"The death of 20-year-old Army Spec. Justin W. Herbert, on Aug. 1, 2003, marked the first Snohomish County son and brother killed in the Iraq war. He was killed when a rocket-propelled grenade struck and devastated his vehicle in Kirkuk, Iraq.
Since that time, three more soldiers and Marines from cities and towns in Snohomish County have fallen to an emboldened Iraqi insurgency as part of the total of more than 1,900 American GI's killed in the war. Thirty-nine of those were from different parts of Washington.
I distinctly recall the emotional responses of some East Texas families to their teenage children being killed in Vietnam before I enlisted in the U.S. Marine Corps in 1971. I went to several of their funerals during my high-school years and couldn't understand, at those moments in time, why the grieving mothers and fathers couldn't grasp that their sons' deaths were for a noble cause.
I was then a cadet of a United States Air Force auxiliary, the Civil Air Patrol, which taught me over a seven-year period the military way of life, and prepared me for a career in the U.S. Marine Corps, the epitome of soldierly virtue.
The CAP also taught me to never question the policies of the commander in chief, the president. His word was sacrosanct and my primary duty as a warrior-to-be was to obey the orders of my superior officers.
Without question, I accepted the stereotypical military presumption that the war in Vietnam was justified and that the deaths of 35,000 GI's by early 1969 were morally justified by presidential policy.
It wasn't until I returned from Southeast Asia that I realized I was wrong about a lot of things. When the Pentagon Papers were released to a shocked public in 1971, I suddenly realized that the honor of being a U.S. Marine in Vietnam had been severely tainted by egregious lies and deceptions perpetrated by a presidential mandate to escalate unnecessary killing in North and South Vietnam, Laos, and Cambodia.
American deaths in the Vietnam War affected every city, town and hamlet in the United States, so I suppose many of the older residents of Snohomish County can vividly remember losing sons, daughters, fathers, husbands and wives to that awful conflict.
Thirty years later, and after incontrovertible evidence has been brought forward, especially by former Secretary of Defense Robert McNamara, to show that the 14-year Vietnam War was a debacle, a horrible Greek tragedy in four presidential acts, I am pretty sure that quite a few widows and orphans still harbor stiff resentment against the U.S. government.
The recent statement by President George W. Bush, to the effect that Cindy Sheehan does not speak for the majority of families that have lost loved ones in Iraq, is considerably dubious and without proper foundation. To date, Bush has not met with a fifth of the families that have lost sons and daughters to the Iraqi insurgency. He hasn't even attended a single funeral of his slain warriors.

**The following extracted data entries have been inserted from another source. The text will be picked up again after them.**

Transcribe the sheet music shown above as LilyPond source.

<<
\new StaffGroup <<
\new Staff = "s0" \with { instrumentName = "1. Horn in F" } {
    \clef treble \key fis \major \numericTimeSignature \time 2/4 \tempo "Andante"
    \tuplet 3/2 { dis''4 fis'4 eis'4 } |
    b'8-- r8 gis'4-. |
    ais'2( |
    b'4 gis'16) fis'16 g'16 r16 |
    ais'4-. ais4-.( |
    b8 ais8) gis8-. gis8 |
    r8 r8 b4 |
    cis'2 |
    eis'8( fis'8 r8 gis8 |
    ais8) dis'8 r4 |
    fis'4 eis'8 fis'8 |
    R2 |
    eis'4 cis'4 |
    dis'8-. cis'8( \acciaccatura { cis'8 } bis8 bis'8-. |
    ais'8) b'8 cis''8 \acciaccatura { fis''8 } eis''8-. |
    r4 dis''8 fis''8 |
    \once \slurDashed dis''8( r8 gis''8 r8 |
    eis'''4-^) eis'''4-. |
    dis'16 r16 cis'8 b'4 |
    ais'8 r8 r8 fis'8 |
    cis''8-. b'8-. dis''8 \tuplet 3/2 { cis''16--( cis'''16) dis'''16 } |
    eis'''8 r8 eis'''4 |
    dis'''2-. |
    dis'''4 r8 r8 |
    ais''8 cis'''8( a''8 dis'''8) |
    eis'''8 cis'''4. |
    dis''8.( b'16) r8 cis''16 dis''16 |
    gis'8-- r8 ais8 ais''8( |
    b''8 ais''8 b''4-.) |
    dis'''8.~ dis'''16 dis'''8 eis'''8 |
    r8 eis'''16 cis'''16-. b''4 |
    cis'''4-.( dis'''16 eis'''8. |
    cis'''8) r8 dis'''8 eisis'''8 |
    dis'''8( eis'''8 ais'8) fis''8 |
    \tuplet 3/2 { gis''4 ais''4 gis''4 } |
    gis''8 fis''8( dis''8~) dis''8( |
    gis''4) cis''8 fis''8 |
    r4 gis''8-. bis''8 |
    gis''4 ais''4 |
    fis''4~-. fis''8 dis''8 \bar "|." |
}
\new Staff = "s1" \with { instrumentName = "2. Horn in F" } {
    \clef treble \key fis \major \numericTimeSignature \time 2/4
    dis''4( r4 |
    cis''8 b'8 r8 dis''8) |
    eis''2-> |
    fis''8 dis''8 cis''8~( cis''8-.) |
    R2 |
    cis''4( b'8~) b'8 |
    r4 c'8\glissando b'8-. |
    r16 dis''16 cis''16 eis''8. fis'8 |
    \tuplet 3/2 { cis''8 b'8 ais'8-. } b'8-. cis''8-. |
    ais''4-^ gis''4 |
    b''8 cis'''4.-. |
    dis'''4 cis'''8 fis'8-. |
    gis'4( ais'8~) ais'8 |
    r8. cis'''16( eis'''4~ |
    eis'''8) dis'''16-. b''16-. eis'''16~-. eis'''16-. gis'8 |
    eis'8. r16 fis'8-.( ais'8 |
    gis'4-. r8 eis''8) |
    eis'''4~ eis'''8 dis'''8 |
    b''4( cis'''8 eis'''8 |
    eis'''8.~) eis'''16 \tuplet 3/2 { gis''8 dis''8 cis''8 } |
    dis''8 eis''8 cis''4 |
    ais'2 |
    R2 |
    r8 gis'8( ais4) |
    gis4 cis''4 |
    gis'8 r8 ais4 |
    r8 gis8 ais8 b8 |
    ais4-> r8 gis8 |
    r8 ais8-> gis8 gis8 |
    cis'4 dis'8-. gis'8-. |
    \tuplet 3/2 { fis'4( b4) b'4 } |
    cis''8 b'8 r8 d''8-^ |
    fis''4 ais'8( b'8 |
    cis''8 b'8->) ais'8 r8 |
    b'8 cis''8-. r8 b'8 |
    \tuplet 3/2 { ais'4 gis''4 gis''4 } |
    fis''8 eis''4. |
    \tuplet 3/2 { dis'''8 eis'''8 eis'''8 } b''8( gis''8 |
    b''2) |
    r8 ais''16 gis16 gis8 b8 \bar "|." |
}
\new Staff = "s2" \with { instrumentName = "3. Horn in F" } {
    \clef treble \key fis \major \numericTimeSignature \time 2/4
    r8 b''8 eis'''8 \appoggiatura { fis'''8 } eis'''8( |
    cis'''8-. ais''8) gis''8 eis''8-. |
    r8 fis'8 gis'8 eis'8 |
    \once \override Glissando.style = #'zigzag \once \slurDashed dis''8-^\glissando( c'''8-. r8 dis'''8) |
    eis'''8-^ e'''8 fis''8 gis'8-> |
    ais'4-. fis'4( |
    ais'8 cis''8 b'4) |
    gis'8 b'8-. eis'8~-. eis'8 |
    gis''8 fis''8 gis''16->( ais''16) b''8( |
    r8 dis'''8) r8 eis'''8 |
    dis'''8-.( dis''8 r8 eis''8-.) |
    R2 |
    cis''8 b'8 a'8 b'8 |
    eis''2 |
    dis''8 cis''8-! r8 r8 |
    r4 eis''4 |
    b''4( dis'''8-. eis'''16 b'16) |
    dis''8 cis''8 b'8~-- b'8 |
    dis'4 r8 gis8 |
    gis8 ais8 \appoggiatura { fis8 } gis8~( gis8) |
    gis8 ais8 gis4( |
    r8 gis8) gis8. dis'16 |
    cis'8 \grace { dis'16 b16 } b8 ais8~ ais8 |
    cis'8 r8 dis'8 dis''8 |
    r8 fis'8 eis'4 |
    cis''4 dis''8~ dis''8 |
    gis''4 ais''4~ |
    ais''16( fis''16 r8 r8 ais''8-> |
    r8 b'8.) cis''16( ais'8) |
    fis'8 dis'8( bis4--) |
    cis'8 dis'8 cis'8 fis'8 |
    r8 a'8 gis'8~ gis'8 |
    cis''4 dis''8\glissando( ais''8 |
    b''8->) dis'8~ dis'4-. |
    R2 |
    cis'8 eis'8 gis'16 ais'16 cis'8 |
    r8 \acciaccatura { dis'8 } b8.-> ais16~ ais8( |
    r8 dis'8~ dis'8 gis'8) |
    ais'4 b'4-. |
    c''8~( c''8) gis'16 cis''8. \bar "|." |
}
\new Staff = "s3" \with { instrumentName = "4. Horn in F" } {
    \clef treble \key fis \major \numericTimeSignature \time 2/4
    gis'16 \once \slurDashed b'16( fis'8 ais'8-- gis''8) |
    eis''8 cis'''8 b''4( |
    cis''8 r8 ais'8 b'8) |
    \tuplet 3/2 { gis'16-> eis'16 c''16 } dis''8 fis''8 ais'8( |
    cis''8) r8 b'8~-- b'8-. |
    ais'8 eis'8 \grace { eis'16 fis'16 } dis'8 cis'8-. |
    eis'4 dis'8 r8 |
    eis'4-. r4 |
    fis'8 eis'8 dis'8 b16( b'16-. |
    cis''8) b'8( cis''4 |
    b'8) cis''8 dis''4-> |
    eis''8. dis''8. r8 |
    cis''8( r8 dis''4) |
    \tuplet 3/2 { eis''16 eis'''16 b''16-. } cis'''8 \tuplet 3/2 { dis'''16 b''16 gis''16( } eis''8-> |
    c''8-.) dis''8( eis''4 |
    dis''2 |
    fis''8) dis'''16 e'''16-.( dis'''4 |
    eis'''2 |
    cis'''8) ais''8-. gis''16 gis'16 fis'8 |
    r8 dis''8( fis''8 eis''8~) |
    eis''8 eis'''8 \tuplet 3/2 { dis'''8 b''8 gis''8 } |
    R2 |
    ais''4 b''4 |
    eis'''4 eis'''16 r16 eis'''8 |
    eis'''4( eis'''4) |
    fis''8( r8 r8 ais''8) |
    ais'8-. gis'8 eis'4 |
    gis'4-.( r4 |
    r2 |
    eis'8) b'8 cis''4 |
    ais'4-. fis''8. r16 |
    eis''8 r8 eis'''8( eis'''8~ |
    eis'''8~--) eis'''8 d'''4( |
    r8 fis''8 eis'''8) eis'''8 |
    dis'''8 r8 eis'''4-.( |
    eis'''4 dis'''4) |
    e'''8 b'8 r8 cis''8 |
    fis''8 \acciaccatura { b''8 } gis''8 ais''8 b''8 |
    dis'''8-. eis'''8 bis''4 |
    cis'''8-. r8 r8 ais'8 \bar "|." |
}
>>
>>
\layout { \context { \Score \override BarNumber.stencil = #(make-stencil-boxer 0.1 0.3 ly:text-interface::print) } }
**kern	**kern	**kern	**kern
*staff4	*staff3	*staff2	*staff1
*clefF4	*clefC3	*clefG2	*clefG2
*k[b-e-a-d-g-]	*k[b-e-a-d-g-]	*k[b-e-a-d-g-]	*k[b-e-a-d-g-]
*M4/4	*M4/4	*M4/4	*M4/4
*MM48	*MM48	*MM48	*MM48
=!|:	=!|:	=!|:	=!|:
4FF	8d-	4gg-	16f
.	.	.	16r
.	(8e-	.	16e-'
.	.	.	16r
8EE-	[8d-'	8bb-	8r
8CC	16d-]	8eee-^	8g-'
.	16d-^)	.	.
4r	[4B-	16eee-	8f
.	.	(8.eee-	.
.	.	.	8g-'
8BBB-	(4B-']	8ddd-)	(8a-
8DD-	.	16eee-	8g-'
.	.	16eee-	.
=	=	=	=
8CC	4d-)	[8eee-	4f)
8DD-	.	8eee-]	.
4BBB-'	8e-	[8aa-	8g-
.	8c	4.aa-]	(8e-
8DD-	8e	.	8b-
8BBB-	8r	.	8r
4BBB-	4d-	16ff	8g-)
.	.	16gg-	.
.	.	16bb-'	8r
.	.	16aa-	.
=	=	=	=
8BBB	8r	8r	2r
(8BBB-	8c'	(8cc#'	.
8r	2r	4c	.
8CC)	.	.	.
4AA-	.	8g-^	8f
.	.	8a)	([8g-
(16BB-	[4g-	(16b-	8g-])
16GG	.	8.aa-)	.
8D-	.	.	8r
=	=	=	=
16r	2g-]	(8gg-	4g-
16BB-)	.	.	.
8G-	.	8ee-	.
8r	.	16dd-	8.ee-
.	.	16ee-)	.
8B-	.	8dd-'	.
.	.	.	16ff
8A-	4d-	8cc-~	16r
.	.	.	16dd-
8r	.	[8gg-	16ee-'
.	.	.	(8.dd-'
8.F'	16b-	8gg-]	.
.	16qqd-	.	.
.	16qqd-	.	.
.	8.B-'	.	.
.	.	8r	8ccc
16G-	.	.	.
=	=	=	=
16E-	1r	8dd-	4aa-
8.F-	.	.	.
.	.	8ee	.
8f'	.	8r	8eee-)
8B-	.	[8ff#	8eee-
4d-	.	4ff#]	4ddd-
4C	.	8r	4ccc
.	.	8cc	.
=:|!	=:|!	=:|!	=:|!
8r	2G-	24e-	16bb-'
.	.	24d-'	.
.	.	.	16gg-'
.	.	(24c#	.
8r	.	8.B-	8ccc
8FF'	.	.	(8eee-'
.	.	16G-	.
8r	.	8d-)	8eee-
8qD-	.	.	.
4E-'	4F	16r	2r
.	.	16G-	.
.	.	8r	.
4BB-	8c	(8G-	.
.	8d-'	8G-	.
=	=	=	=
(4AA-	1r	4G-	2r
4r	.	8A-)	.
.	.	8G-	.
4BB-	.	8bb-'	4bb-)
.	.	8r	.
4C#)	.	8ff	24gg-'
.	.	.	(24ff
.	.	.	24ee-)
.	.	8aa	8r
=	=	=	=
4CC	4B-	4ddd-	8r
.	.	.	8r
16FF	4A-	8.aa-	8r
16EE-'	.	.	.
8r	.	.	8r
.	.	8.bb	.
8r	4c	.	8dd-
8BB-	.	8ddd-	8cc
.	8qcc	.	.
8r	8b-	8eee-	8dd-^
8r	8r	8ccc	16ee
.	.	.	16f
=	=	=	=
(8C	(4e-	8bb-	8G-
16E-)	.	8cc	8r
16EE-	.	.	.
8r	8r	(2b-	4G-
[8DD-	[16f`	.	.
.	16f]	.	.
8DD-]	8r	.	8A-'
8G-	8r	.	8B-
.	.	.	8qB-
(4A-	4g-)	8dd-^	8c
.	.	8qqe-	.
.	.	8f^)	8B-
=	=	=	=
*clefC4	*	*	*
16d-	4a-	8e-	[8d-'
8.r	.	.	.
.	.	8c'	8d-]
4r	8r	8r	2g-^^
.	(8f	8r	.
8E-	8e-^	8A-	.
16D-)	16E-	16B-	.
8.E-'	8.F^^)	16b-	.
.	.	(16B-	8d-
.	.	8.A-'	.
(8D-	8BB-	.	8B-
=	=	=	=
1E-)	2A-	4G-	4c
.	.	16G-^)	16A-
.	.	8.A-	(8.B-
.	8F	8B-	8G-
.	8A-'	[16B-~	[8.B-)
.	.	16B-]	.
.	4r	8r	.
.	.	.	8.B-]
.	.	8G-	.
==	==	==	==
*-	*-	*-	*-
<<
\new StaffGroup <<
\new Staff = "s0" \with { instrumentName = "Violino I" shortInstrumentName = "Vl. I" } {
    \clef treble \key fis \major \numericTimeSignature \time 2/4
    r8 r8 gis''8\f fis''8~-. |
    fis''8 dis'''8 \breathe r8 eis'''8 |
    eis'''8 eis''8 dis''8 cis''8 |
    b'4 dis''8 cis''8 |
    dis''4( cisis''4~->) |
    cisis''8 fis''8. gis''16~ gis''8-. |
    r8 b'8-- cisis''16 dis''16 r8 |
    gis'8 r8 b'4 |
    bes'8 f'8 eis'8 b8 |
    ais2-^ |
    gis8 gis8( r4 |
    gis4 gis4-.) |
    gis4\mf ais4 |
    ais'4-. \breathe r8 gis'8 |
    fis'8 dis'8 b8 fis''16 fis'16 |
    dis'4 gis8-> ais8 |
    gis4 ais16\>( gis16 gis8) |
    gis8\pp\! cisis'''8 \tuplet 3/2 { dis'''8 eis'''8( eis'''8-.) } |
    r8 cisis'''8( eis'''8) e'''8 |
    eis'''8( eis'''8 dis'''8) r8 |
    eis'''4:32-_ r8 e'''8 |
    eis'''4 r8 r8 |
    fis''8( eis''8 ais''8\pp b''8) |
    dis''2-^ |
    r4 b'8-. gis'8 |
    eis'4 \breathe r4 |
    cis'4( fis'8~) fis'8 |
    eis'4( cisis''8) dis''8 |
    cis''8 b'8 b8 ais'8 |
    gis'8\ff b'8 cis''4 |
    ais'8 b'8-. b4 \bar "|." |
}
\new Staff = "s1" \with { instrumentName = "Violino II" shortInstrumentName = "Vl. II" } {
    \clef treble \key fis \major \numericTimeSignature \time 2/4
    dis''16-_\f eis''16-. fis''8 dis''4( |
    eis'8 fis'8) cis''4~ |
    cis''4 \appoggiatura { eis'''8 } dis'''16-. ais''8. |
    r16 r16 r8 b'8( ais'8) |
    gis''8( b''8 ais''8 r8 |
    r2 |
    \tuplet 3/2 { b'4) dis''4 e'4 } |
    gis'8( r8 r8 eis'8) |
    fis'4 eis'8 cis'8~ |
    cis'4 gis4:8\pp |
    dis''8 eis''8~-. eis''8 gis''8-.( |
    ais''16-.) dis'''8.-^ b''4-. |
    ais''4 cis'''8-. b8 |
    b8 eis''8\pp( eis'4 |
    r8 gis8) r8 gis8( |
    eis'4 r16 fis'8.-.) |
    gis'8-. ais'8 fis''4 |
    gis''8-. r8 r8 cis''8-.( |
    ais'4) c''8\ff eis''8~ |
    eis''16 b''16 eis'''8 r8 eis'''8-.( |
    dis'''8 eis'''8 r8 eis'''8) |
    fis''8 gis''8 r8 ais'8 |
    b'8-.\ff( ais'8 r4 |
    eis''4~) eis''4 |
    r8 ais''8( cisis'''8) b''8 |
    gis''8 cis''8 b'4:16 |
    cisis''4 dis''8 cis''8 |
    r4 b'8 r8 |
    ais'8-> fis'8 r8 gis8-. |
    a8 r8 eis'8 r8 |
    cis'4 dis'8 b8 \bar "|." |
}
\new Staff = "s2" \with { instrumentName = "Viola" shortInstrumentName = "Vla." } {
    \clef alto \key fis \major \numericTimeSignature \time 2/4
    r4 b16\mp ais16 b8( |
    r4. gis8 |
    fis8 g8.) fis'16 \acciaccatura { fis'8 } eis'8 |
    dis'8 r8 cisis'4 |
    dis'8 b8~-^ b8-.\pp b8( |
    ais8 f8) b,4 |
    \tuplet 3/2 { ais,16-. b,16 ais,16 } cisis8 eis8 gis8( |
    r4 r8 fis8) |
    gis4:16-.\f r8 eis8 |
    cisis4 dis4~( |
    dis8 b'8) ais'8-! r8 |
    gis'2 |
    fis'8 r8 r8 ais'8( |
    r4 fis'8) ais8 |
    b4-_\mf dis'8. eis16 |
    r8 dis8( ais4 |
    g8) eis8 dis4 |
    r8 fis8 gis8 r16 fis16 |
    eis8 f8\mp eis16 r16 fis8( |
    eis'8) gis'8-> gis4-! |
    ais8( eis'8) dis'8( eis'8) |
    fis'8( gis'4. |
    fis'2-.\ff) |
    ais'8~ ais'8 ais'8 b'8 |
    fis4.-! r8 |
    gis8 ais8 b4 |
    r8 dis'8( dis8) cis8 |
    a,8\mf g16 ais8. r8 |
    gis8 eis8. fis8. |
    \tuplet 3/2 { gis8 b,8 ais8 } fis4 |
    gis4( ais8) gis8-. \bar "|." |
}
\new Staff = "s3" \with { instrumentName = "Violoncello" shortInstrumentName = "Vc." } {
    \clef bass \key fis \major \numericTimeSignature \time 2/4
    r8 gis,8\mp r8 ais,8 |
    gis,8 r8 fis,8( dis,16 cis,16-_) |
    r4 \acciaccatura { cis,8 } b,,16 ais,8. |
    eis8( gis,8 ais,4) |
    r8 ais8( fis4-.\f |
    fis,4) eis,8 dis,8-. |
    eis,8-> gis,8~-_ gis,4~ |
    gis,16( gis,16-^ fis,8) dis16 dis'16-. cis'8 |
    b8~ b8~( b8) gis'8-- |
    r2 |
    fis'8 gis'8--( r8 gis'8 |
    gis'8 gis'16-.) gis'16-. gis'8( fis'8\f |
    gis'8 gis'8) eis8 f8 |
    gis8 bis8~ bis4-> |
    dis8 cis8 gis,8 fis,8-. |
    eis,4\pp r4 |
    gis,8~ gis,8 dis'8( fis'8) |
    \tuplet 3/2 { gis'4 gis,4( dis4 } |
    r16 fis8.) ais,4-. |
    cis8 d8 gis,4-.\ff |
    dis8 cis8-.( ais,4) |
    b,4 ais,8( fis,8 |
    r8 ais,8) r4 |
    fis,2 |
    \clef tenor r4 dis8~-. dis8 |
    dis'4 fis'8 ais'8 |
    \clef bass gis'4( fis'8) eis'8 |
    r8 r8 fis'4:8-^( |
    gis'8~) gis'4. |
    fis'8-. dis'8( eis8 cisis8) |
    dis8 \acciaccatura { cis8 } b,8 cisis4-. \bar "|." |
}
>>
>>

As Bush's credibility and job-approval rating have plummeted as a result of the publication of the fabrications and propaganda emanating from the collusion of the Bush and Tony Blair administrations, quite a few indirect victims have altered their views on the purpose and viability of the Iraq invasion, the ensuing war and the subsequent insurgency. Less than 30 percent of the American electorate now believes that the pre-emptive invasion was necessary and that the president and his cronies were truthful about the reasons for going to war.
So what does that say? If the invasion was not necessary, the deaths of nearly 1,900 American GI's weren't necessary. So, what does that make Bush — a war criminal? That will be properly decided by history. The most important thing right now is for the 109th Congress to force Bush to immediately withdraw all 138,000 American troops from Iraq so that not another soldier or Marine is killed.
I believe this would come as a blessed relief to those mothers, fathers and wives in Snohomish County presently dreading impending news of whether their loved ones have been slain."-from the op-ed in Wednesday's Seattle Times, Snohomish County editon, by Norton R. Nowlin, a paralegal and freelance writer residing in Mountlake Terrace.